WHAT TO WORK ON: Please copy out all lines of the entries that contain the word "room".

Stored data entries

"""

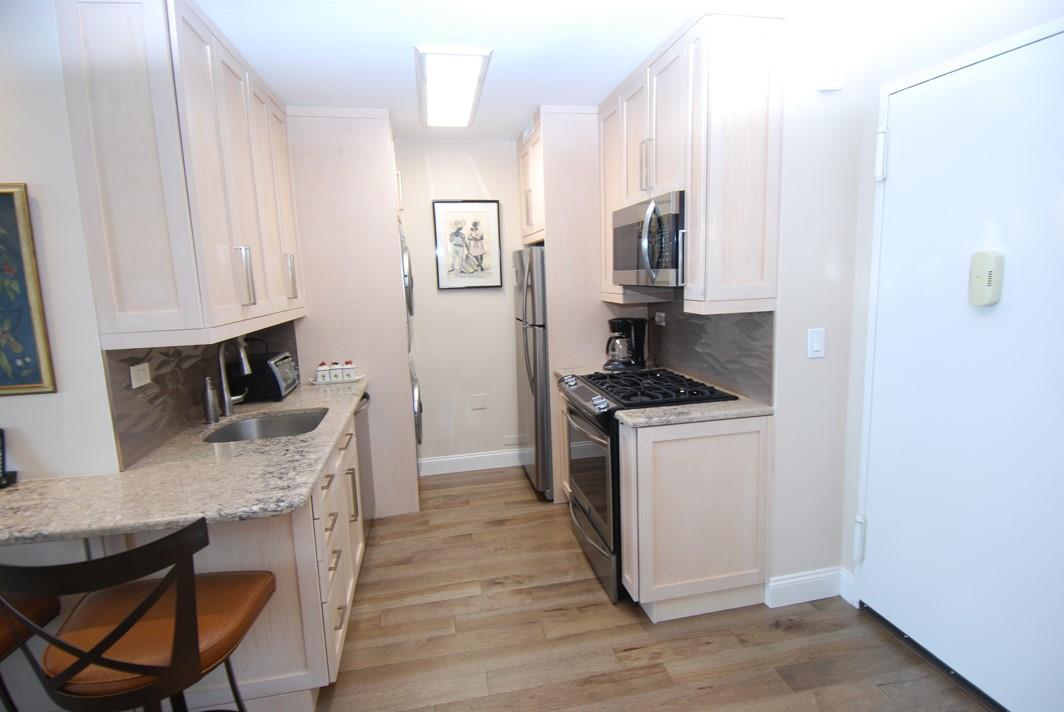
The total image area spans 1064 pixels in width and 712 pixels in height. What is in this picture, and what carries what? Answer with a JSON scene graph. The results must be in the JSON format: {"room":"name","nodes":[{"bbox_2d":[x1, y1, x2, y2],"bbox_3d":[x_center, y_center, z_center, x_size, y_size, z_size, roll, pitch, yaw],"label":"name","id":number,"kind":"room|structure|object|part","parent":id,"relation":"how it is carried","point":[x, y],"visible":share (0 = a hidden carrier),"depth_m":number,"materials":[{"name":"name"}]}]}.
{"room":"kitchen","nodes":[
{"label":"kitchen","id":0,"kind":"room"},
{"bbox_2d":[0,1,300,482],"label":"left wall","id":1,"kind":"structure","parent":0,"point":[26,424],"depth_m":1.66,"materials":[{"name":"white paint"}]},
{"bbox_2d":[0,183,56,395],"bbox_3d":[-1.830,-0.188,1.638,0.533,0.665,0.030,-4,9,-11],"label":"framed painting","id":2,"kind":"object","parent":1,"relation":"attached to","point":[3,380],"visible":1,"depth_m":1.68,"materials":[{"name":"multicoloured"}]},
{"bbox_2d":[55,0,304,350],"bbox_3d":[-1.379,-0.706,2.334,0.364,1.171,1.430,-4,9,-11],"label":"upper cabinet","id":3,"kind":"object","parent":1,"relation":"attached to","point":[119,302],"visible":0.99,"depth_m":1.73,"materials":[{"name":"wood"}]},
{"bbox_3d":[-1.124,-0.305,2.083,0.050,0.222,0.036,-4,9,-11],"label":"handle","id":4,"kind":"part","parent":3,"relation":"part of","materials":[{"name":"silver metal"}]},
{"bbox_2d":[105,320,298,468],"bbox_3d":[-1.552,0.053,2.585,0.014,0.420,1.631,-4,9,-11],"label":"left backsplash","id":5,"kind":"structure","parent":1,"relation":"attached to","point":[159,366],"depth_m":2.12,"materials":[{"name":"tile"}]},
{"bbox_2d":[129,362,150,388],"bbox_3d":[-1.424,0.070,1.939,0.009,0.077,0.115,-4,9,-11],"label":"wall socket","id":6,"kind":"object","parent":5,"relation":"attached to","point":[140,376],"visible":0.98,"depth_m":1.93,"materials":[{"name":"white plastic"}]},
{"bbox_2d":[396,140,524,472],"bbox_3d":[-0.585,-0.333,4.073,2.662,2.495,0.118,-4,9,-11],"label":"back wall","id":7,"kind":"structure","parent":0,"point":[486,179],"depth_m":4.03,"materials":[{"name":"beige paint"}]},
{"bbox_2d":[432,199,502,289],"bbox_3d":[-0.473,-0.819,3.928,0.479,0.649,0.026,-4,9,-11],"label":"framed picture","id":8,"kind":"object","parent":7,"relation":"attached to","point":[475,225],"visible":1,"depth_m":3.92},
{"bbox_2d":[418,449,523,475],"bbox_3d":[-0.388,0.831,4.201,1.276,0.126,0.014,-4,9,-11],"label":"baseboard","id":9,"kind":"structure","parent":7,"relation":"attached to","point":[442,459],"depth_m":4.18,"materials":[{"name":"white paint"}]},
{"bbox_2d":[469,393,486,409],"bbox_3d":[-0.418,0.358,4.144,0.117,0.116,0.009,-4,9,-11],"label":"wall plate","id":10,"kind":"object","parent":7,"relation":"attached to","point":[477,403],"visible":0.98,"depth_m":4.14,"materials":[{"name":"white plastic"}]},
{"bbox_2d":[503,434,522,445],"bbox_3d":[-0.147,0.669,4.221,0.158,0.073,0.010,-4,9,-11],"label":"wall outlet","id":11,"kind":"object","parent":7,"relation":"attached to","point":[507,439],"visible":0.95,"depth_m":4.22,"materials":[{"name":"white plastic"}]},
{"bbox_2d":[195,0,854,141],"bbox_3d":[-0.730,-1.151,1.072,4.907,0.078,6.016,-4,9,-11],"label":"ceiling","id":12,"kind":"structure","parent":0,"point":[525,100],"depth_m":2.25,"materials":[{"name":"white paint"}]},
{"bbox_2d":[415,45,492,129],"bbox_3d":[-0.435,-1.381,2.810,0.317,0.038,1.108,-4,9,-11],"label":"ceiling light","id":13,"kind":"object","parent":12,"relation":"attached to","point":[473,61],"visible":0.99,"depth_m":2.61,"materials":[{"name":"white plastic"}]},
{"bbox_2d":[253,464,991,711],"bbox_3d":[-0.949,1.395,1.325,5.369,0.059,6.180,-4,9,-11],"label":"floor","id":14,"kind":"structure","parent":0,"point":[588,584],"depth_m":2.20,"materials":[{"name":"brown wood"}]},
{"bbox_2d":[0,590,62,709],"bbox_3d":[-1.562,0.887,1.330,0.474,1.007,0.499,-4,9,-11],"label":"bar stool","id":15,"kind":"object","parent":14,"relation":"on","point":[48,611],"visible":0.62,"depth_m":1.46,"materials":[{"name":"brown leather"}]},
{"bbox_2d":[0,518,274,711],"bbox_3d":[-0.953,0.847,1.361,0.479,1.009,0.502,-4,9,-11],"label":"bar stool","id":16,"kind":"object","parent":14,"relation":"on","point":[123,623],"visible":1,"depth_m":1.20,"materials":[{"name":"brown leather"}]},
{"bbox_2d":[59,398,370,711],"bbox_3d":[-1.174,0.770,2.430,0.665,0.855,1.578,-4,9,-11],"label":"left base cabinet","id":17,"kind":"object","parent":14,"relation":"on","point":[340,565],"visible":0.42,"depth_m":1.79,"materials":[{"name":"wood"}]},
{"bbox_2d":[0,375,367,547],"bbox_3d":[-1.283,0.344,2.214,0.918,0.039,2.054,-4,9,-11],"label":"granite countertop","id":18,"kind":"structure","parent":17,"relation":"on","point":[290,399],"depth_m":1.65,"materials":[{"name":"stone"}]},
{"bbox_2d":[0,428,17,487],"bbox_3d":[-1.730,0.326,1.671,0.131,0.179,0.093,-4,9,-11],"label":"cordless phone","id":19,"kind":"object","parent":18,"relation":"on","point":[3,455],"visible":1,"depth_m":1.70,"materials":[{"name":"black"}]},
{"bbox_2d":[202,377,220,422],"bbox_3d":[-1.429,0.196,2.367,0.064,0.196,0.064,-4,9,-11],"label":"soap dispenser","id":20,"kind":"object","parent":18,"relation":"on","point":[209,401],"visible":1,"depth_m":2.35,"materials":[{"name":"silver metal"}]},
{"bbox_2d":[216,338,250,416],"bbox_3d":[-1.367,0.088,2.478,0.150,0.371,0.192,-4,9,-11],"label":"faucet","id":21,"kind":"object","parent":18,"relation":"on","point":[227,403],"visible":0.99,"depth_m":2.43,"materials":[{"name":"silver metal"}]},
{"bbox_2d":[203,408,329,442],"bbox_3d":[-1.152,0.417,2.355,0.492,0.184,0.558,-4,9,-11],"label":"sink","id":22,"kind":"object","parent":18,"relation":"in","point":[273,424],"visible":0.44,"depth_m":2.56,"materials":[{"name":"silver metal"}]},
{"bbox_2d":[236,351,298,401],"bbox_3d":[-1.448,0.101,2.887,0.286,0.222,0.360,-4,9,-11],"label":"toaster oven","id":23,"kind":"object","parent":18,"relation":"on","point":[286,362],"visible":0.78,"depth_m":2.74,"materials":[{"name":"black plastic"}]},
{"bbox_2d":[309,374,364,385],"bbox_3d":[-1.177,0.147,3.218,0.317,0.018,0.156,-4,9,-11],"label":"tray","id":24,"kind":"object","parent":18,"relation":"on","point":[323,382],"visible":0.62,"depth_m":3.17,"materials":[{"name":"white ceramic"}]},
{"bbox_2d":[316,361,330,382],"bbox_3d":[-1.236,0.093,3.171,0.076,0.114,0.074,-4,9,-11],"label":"canister","id":25,"kind":"object","parent":24,"relation":"on","point":[325,370],"visible":0.99,"depth_m":3.15,"materials":[{"name":"white ceramic"}]},
{"bbox_2d":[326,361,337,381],"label":"spice jar","id":26,"kind":"object","parent":24,"relation":"on","point":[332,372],"visible":0.99,"depth_m":3.17,"materials":[{"name":"white ceramic"}]},
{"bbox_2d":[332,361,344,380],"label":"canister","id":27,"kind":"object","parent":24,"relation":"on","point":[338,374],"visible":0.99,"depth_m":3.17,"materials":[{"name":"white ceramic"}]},
{"bbox_2d":[343,360,355,380],"bbox_3d":[-1.100,0.083,3.213,0.069,0.110,0.067,-4,9,-11],"label":"spice jar","id":28,"kind":"object","parent":24,"relation":"on","point":[350,370],"visible":1,"depth_m":3.19,"materials":[{"name":"white ceramic"}]},
{"bbox_2d":[286,108,419,515],"bbox_3d":[-1.117,-0.193,3.253,0.699,2.496,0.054,-4,9,-11],"label":"tall cabinet panel","id":29,"kind":"object","parent":14,"relation":"on","point":[379,165],"visible":0.56,"depth_m":3.19,"materials":[{"name":"wood"}]},
{"bbox_2d":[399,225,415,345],"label":"dryer","id":30,"kind":"object","parent":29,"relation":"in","point":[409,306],"visible":0.13,"depth_m":3.40,"materials":[{"name":"silver metal"}]},
{"bbox_2d":[354,390,375,535],"bbox_3d":[-1.230,0.671,3.036,0.630,0.873,0.588,-4,9,-11],"label":"dishwasher","id":31,"kind":"object","parent":14,"relation":"on","point":[361,409],"visible":0.12,"depth_m":3.03,"materials":[{"name":"silver metal"}]},
{"bbox_2d":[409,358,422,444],"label":"washing machine","id":32,"kind":"object","parent":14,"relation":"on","point":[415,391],"visible":0.1,"depth_m":3.56,"materials":[{"name":"silver metal"}]},
{"bbox_2d":[514,247,552,499],"bbox_3d":[0.269,0.084,3.806,0.755,1.669,0.691,-4,9,-11],"label":"refrigerator","id":33,"kind":"object","parent":14,"relation":"on","point":[534,341],"visible":0.36,"depth_m":3.50,"materials":[{"name":"silver metal"}]},
{"bbox_2d":[554,383,571,502],"bbox_3d":[0.500,0.573,3.246,0.622,0.868,0.466,-4,9,-11],"label":"base cabinet","id":34,"kind":"object","parent":14,"relation":"on","point":[563,407],"visible":0.09,"depth_m":3.31,"materials":[{"name":"wood"}]},
{"bbox_2d":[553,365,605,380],"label":"countertop","id":35,"kind":"structure","parent":34,"relation":"on","point":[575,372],"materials":[{"name":"stone"}]},
{"bbox_2d":[605,317,647,370],"bbox_3d":[0.579,-0.081,3.281,0.260,0.308,0.222,-4,9,-11],"label":"coffee maker","id":36,"kind":"object","parent":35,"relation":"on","point":[638,362],"visible":1,"depth_m":3.23,"materials":[{"name":"black plastic"}]},
{"bbox_2d":[515,107,614,500],"bbox_3d":[0.371,-0.305,3.618,0.766,2.510,0.400,-4,9,-11],"label":"refrigerator cabinet","id":37,"kind":"object","parent":14,"relation":"on","point":[550,121],"visible":0.51,"depth_m":3.34,"materials":[{"name":"wood"}]},
{"bbox_2d":[561,368,739,603],"bbox_3d":[0.564,0.599,2.777,0.718,0.958,0.762,-4,9,-11],"label":"gas range","id":38,"kind":"object","parent":14,"relation":"on","point":[594,389],"visible":0.45,"depth_m":2.55,"materials":[{"name":"black metal"}]},
{"bbox_3d":[0.283,0.577,2.662,0.068,0.568,0.703,-4,9,-11],"label":"oven door","id":39,"kind":"part","parent":38,"relation":"part of","materials":[{"name":"glass"}]},
{"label":"burner grates","id":40,"kind":"part","parent":38,"relation":"part of","materials":[{"name":"black metal"}]},
{"bbox_2d":[618,412,771,618],"bbox_3d":[0.704,0.690,2.387,0.648,0.872,0.227,-4,9,-11],"label":"base cabinet","id":41,"kind":"object","parent":14,"relation":"on","point":[650,459],"visible":0.8,"depth_m":2.27,"materials":[{"name":"wood"}]},
{"bbox_2d":[618,394,772,427],"bbox_3d":[0.713,0.233,2.382,0.643,0.034,0.431,-4,9,-11],"label":"right countertop","id":42,"kind":"structure","parent":41,"relation":"on","point":[708,405],"depth_m":2.25,"materials":[{"name":"grey stone"}]},
{"bbox_2d":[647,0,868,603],"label":"right wall","id":43,"kind":"structure","parent":0,"point":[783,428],"depth_m":2.20,"materials":[{"name":"white paint"}]},
{"bbox_2d":[596,10,784,316],"bbox_3d":[0.691,-0.843,2.659,0.375,1.147,1.268,-4,9,-11],"label":"upper cabinet","id":44,"kind":"object","parent":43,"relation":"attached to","point":[694,212],"visible":0.87,"depth_m":2.13,"materials":[{"name":"wood"}]},
{"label":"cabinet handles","id":45,"kind":"part","parent":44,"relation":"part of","materials":[{"name":"silver metal"}]},
{"bbox_2d":[611,190,684,289],"bbox_3d":[0.671,-0.548,2.637,0.451,0.410,0.750,-4,9,-11],"label":"microwave","id":46,"kind":"object","parent":44,"relation":"attached to","point":[652,264],"visible":0.71,"depth_m":2.43,"materials":[{"name":"silver metal"}]},
{"bbox_2d":[644,298,775,405],"bbox_3d":[0.889,-0.113,2.873,0.010,0.480,1.229,-4,9,-11],"label":"right backsplash","id":47,"kind":"structure","parent":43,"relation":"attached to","point":[754,374],"depth_m":2.65,"materials":[{"name":"grey tile"}]},
{"bbox_2d":[654,311,665,325],"bbox_3d":[0.778,-0.226,3.251,0.009,0.075,0.122,-4,9,-11],"label":"wall socket","id":48,"kind":"object","parent":47,"relation":"attached to","point":[659,318],"visible":0.99,"depth_m":3.24,"materials":[{"name":"white plastic"}]},
{"bbox_2d":[766,566,854,608],"bbox_3d":[1.263,1.049,2.415,0.374,0.134,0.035,-4,9,-11],"label":"baseboard","id":49,"kind":"structure","parent":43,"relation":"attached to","point":[804,578],"depth_m":2.40,"materials":[{"name":"white paint"}]},
{"bbox_2d":[807,327,825,358],"bbox_3d":[1.199,-0.052,2.246,0.073,0.122,0.012,-4,9,-11],"label":"light switch","id":50,"kind":"object","parent":43,"relation":"attached to","point":[815,349],"visible":0.98,"depth_m":2.24,"materials":[{"name":"white plastic"}]},
{"bbox_2d":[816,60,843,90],"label":"door chime","id":51,"kind":"object","parent":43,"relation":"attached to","point":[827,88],"visible":0.99,"depth_m":2.08,"materials":[{"name":"white"}]},
{"bbox_2d":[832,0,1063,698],"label":"right wall","id":52,"kind":"structure","parent":0,"point":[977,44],"depth_m":2.03,"materials":[{"name":"white paint"}]},
{"bbox_2d":[857,27,1063,711],"bbox_3d":[1.506,0.119,1.742,0.100,2.117,0.978,-4,9,-11],"label":"entry door","id":53,"kind":"structure","parent":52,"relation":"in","point":[898,165],"depth_m":1.81,"materials":[{"name":"white paint"}]},
{"bbox_3d":[1.433,0.807,2.343,0.040,0.174,0.041,-4,9,-11],"label":"hinge","id":54,"kind":"part","parent":53,"relation":"part of","materials":[{"name":"white metal"}]},
{"bbox_3d":[1.373,-0.781,2.107,0.042,0.175,0.043,-4,9,-11],"label":"hinge","id":55,"kind":"part","parent":53,"relation":"part of","materials":[{"name":"white metal"}]},
{"bbox_2d":[968,250,1004,306],"bbox_3d":[1.461,-0.248,1.721,0.045,0.181,0.085,-4,9,-11],"label":"door chime","id":56,"kind":"object","parent":53,"relation":"attached to","point":[990,277],"visible":0.98,"depth_m":1.70,"materials":[{"name":"white plastic"}]}
]}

"""

EXERCISE OUTPUT:
The total image area spans 1064 pixels in width and 712 pixels in height. What is in this picture, and what carries what? Answer with a JSON scene graph. The results must be in the JSON format: {"room":"name","nodes":[{"bbox_2d":[x1, y1, x2, y2],"bbox_3d":[x_center, y_center, z_center, x_size, y_size, z_size, roll, pitch, yaw],"label":"name","id":number,"kind":"room|structure|object|part","parent":id,"relation":"how it is carried","point":[x, y],"visible":share (0 = a hidden carrier),"depth_m":number,"materials":[{"name":"name"}]}]}.
{"room":"kitchen","nodes":[
{"label":"kitchen","id":0,"kind":"room"},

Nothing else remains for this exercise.